Why Frugivores Matter for Forests

Up to 90% of tropical tree species depend on animals to disperse their seeds. Even in temperate regions, the figure reaches about 60%. Without frugivores swallowing fruit and depositing seeds elsewhere, many tree species would simply drop their seeds beneath their own canopy, where competition with the parent tree makes survival unlikely.
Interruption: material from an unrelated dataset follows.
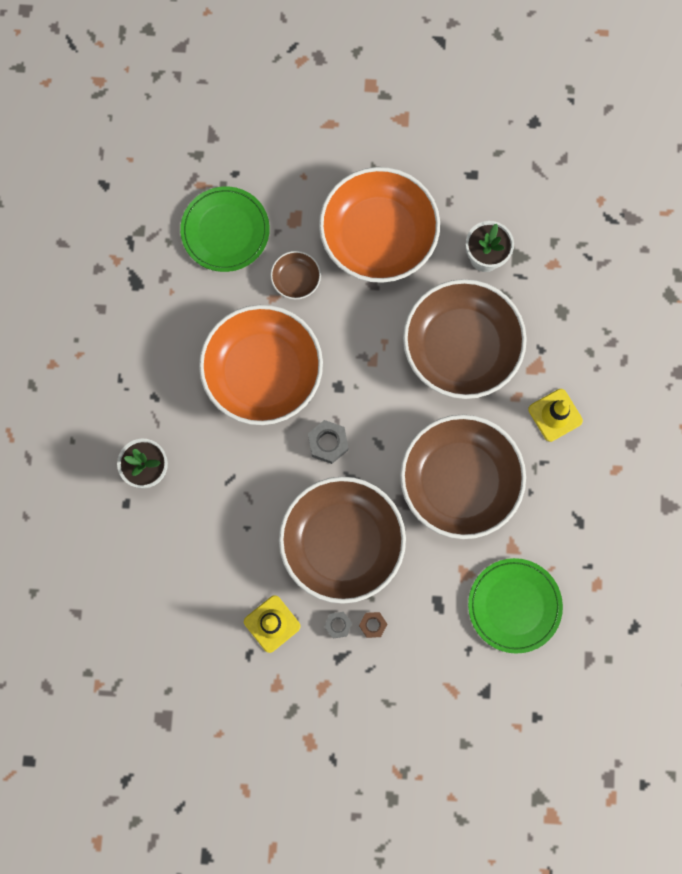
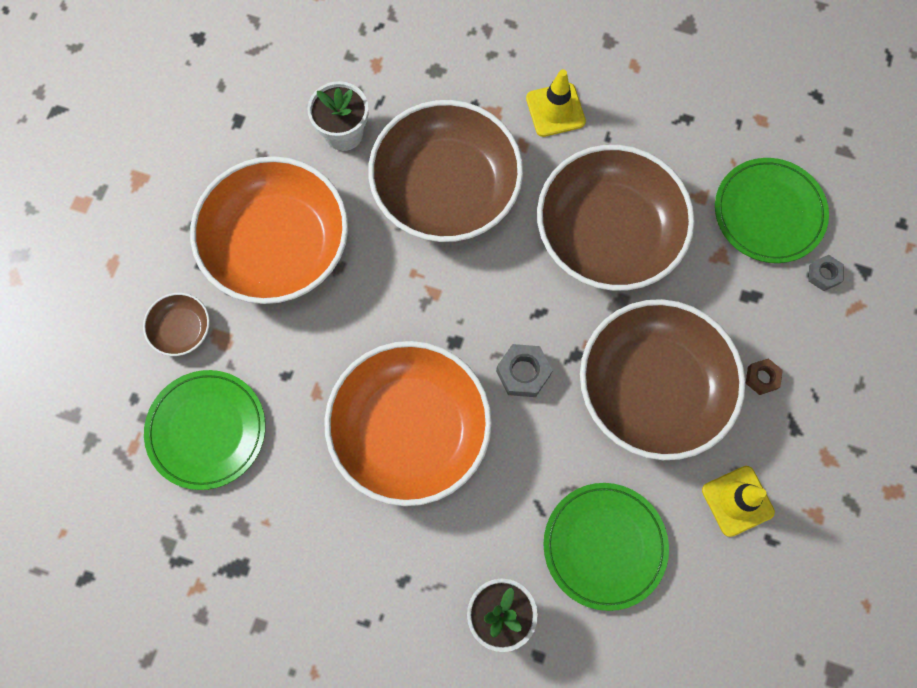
camera: 75 degrees left, 5 degrees down
(214, 532) = (604, 546): none -> green plate
(296, 279) = (301, 358): brown bowl -> brown bowl (181, 329)
(338, 625) = (754, 419): grey nut -> grey nut (823, 275)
This relationship is a mutualism: the plant produces a nutritious, brightly colored package around its seeds, and the animal gets a meal in exchange for transportation. Plants that rely on bat dispersal tend to produce fruits rich in easily absorbed sugars and free amino acids rather than complex proteins, reducing metabolic costs for the plant while perfectly matching the bat’s rapid digestion. Bird-dispersed fruits are often red or black, colors that stand out against green foliage to trichromatic or tetrachromatic eyes. The size, color, scent, and nutritional profile of a fruit often reveal which animal group the plant “designed” it for.

The loss of large frugivores from an ecosystem can have cascading consequences. When hornbills, large primates, or flying foxes disappear from a forest, the trees that depend on them for seed dispersal lose their primary means of reproduction and genetic exchange. Smaller frugivores can pick up some of the slack, but they move seeds shorter distances and can’t swallow the largest fruits, leaving some plant species stranded.